Building the Internet backbone
Take a virtual tour of a busy Network Access Point
The Internet, of course, consists of many networks strung together. The Internet's skeleton is made up of high-capacity trunk lines maintained by telephone companies at sites called "NAPs." This article outlines the role of NAPs, and profiles Pacific Bell's NAP in particular. (2,700 words)
Over time, you become convinced that the situation is worsening, that the Internet is condemned to a fiery death by overload. And you are not alone with such thoughts. Robert Metcalfe, inventor of the Ethernet, has gone so far as to predict that overload will kill the Internet within the next year.
Apocalyptic predictions about the Internet have not deterred the companies constructing tomorrow's Network Access Points (NAPs) that interconnect Internet Service Providers (ISPs) at regional nodes. (See the sidebar A history of the Network Access Point for more background information.) As the maintainer of the NAP in California, which has the most Internet traffic on the planet, Pacific Bell has taken the lead in building a next generation backbone that has enough capacity to handle up to 20 gigabits per second of raw Internet traffic on its two main backbone switches. Although in reality, the total bandwidth cannot be completely used unless the traffic on both switches is exactly balanced, there is enough bandwidth to handle about 200 times the average loads Pacific Bell has experienced recently. By the end of the year, Pacific Bell will begin to connect ISPs to the NAP at 622 megabits per second, which is 12 times more capacity than other NAPs today.

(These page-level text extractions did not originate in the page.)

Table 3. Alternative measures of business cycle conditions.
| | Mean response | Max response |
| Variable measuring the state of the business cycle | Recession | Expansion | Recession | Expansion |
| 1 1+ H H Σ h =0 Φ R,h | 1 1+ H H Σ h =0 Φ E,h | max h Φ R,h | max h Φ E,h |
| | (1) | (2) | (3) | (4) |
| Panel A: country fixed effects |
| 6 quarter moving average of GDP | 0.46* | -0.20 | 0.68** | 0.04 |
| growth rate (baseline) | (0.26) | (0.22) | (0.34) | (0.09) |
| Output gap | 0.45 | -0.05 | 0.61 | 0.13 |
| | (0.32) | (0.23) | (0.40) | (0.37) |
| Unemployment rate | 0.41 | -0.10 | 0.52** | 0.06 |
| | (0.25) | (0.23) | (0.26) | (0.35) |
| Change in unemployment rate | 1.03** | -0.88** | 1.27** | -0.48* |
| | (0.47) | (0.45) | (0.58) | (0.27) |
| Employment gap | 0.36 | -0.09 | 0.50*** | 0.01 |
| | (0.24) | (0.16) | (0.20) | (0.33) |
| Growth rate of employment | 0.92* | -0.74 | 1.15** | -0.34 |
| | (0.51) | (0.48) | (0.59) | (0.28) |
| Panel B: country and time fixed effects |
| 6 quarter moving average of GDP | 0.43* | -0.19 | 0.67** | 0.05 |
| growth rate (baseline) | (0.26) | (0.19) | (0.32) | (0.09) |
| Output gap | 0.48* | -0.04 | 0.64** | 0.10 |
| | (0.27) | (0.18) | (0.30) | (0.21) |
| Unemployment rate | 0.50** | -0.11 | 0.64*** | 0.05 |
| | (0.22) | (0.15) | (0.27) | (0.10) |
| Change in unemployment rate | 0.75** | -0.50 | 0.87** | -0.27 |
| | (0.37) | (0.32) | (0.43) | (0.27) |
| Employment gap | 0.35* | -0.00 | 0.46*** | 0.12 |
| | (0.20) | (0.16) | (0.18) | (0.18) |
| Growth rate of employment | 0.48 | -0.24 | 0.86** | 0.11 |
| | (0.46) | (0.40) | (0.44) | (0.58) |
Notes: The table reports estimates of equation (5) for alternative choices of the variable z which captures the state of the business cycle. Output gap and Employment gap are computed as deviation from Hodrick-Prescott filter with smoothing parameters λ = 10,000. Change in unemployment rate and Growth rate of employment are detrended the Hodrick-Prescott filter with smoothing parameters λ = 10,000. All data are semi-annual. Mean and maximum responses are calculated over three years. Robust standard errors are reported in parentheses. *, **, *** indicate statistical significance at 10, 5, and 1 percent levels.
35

The real problem with maintaining the Internet backbone is not traffic capacity; that will scale into the terabit range with the right ATM switches. The real problem is keeping track of all the networks that form the Internet. ISPs ranging in size from mom and pop companies to Sprint have all stumbled into difficulties that shut down their networks briefly. This process of a given network shutting down and starting again is called "flapping." As a network flaps, messages are sent to routers all over the network so they can make optimal routing decisions based on the state of the network in real-time. As the Internet grew in size, flapping became such a traffic burden that NAPs deployed a new Routing Arbiter infrastructure built around SPARCstations that serves networking information to routers as required.
Upgrading the Net to telephone quality
When telephone companies set standards for quality of service, they shoot for 99.9999 percent reliability, resulting in the average telephone being out of service for a few minutes each year. When the NSF was looking for companies to handle the NAPs, a stipulation of the agreement was that the NAP be maintained at a reliability of at least 99.92 percent, which is quite good by Internet standards.

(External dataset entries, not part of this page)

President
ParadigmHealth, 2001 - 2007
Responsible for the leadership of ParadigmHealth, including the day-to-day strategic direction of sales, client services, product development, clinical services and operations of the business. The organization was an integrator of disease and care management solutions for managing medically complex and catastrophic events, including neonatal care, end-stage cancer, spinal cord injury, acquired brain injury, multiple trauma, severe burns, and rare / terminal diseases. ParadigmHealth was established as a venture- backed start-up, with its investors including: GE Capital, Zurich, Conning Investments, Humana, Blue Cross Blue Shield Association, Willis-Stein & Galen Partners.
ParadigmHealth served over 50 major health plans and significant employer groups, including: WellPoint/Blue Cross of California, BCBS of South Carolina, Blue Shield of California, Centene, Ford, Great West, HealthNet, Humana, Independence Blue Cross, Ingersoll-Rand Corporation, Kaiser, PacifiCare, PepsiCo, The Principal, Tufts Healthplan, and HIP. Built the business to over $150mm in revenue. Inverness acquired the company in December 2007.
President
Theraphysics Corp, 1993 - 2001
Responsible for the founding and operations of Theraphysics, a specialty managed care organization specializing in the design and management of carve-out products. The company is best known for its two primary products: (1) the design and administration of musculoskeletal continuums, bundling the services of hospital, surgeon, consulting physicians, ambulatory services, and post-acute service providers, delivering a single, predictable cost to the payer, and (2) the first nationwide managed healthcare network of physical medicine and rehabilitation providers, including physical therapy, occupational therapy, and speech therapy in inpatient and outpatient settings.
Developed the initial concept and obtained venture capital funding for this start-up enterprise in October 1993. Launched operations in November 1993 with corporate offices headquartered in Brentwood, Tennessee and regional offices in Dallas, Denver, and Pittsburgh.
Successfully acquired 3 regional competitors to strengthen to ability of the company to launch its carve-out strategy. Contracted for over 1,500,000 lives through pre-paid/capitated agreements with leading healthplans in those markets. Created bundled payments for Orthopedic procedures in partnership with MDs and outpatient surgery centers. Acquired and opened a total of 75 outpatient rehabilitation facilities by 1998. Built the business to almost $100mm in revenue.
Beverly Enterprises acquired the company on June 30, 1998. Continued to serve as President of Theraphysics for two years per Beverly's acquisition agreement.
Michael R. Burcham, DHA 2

To achieve this kind of quality, Pacific Bell had to develop an architecture that could scale well. At the time, Cisco routers were the most common choice for switching packets between different networks, and FDDI was the only practical choice for carrying high-speed data over metropolitan areas. But routers did not scale up to support interfaces faster than 45 megabits per second, and the 100-megabits per second capacity of FDDI does not scale at all. In fact, since FDDI bandwidth is shared, the more people on a given FDDI segment, the slower the network becomes for everyone.
When Warren Williams, current director of NAP Project Management, arrived at Pacific Bell's NAP, they already had two switches in place. Williams said, "I decided not to scrub the technology by staying with ATM because of the promise of scalability, hoping that ATM performance problems could be solved quickly."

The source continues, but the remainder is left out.